Sometimes we remain in relationships because we don’t want to believe that we have been manipulated or gaslit or we don’t want to give up trying to change an individual because we are consciously or subconsciously trying to avoid a confirmation of some belief sets we may have (I’m unloveable, something is wrong with me, this is all I can get, people REALLY can’t be trusted, I can’t be in a relationships, I attract specific kind of people, I won’t ever date again, and on and on). Or we blame ourselves for being duped and have a strong desire to right the wrong of being made a fool or being manipulated. These responses are understandable but not effective. The first example leaves you wide open to continue to experience the behavior and the second rarely works because people who gaslight can struggle to be called out on the behavior in real time and you are unlikely to get the apology you deserve.
Accountability and self-forgiveness are both important when looking at relationships we’ve exited that were painful. Even when we feel we were the ones wronged. What part did you play in the poor interactions/demise of relationship and how do you make amends and improve any ill actions? What part did the other person play and how do you forgive yourself for not seeing warning signs? How do you let go? Think specifically about your experience with gaslighting. Have you done it? Has it been done to you? Have you held yourself accountable? Have you forgiven yourself for any anger that’s self directed and/or were you able to receive amends or call the person out?
I know the question you have. I’ve been asked it multiple times..how do I avoid this experience altogether? The answer to that is, you can’t. Everyone is susceptible to being gaslit and it doesn’t mean that you are stupid or unaware.
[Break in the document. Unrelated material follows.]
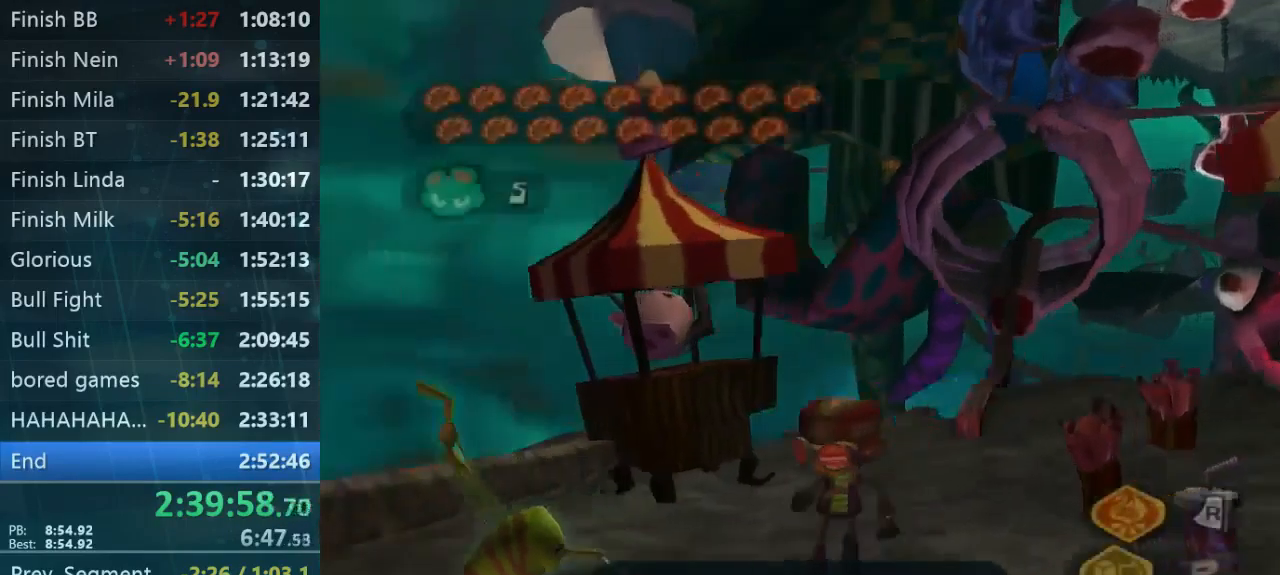
{"dt_ms": 500, "buttons": [], "left_stick": "down-left", "button_events": [[100, "L1", "down"], [200, "L1", "up"]]}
Manipulation is insidious and some people are simply good at it so the better question is, what lowers your chances of experiencing it?
Awareness of Self: Do you know and trust yourself, your internal world and lived experiences?
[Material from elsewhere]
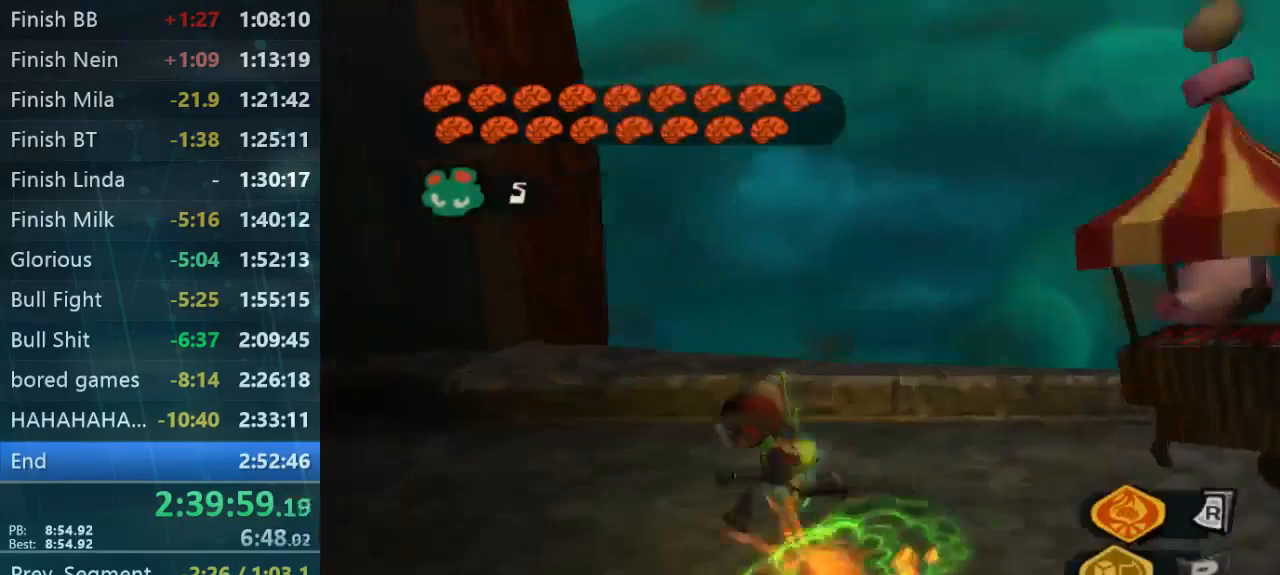
{"dt_ms": 1000, "buttons": [], "left_stick": "up", "button_events": []}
Check Yourself: Are you good at checking yourself on your own shitty behaviors?
Self-Validation: Can you self-sooth and talk to yourself in a way that is supportive?
Awareness of Others: Can you identify red flags (lying, inconsistent behavior, cheating, manipulation, deceit, etc) in others and call them out on it? (And LEAVE when you need to?) Most importantly, can you identify green flags (honesty, kindness, shows up, respectful, listens, calls themselves out on issues)?
Assertiveness: Can you speak up for yourself and ask for behavioral changes?
Boundaries: Can you enact consequences when boundaries (behavioral changes you’ve asked for) are crossed?
Support: Do you have enough support in your life that you don’t feel you NEED an individual?
Vulnerability Factors: Can you identify what may make you more suspecible to not being able to engage in some of what’s listed above? Your own trauma history, grieving, chronic illness, unidentified belief sets, loneliness, stress, pandemic, racial unrest, etc.
And of course, therapy always helps with the things listed here (and more) as this list is not the be all end all. Keep thinking on it.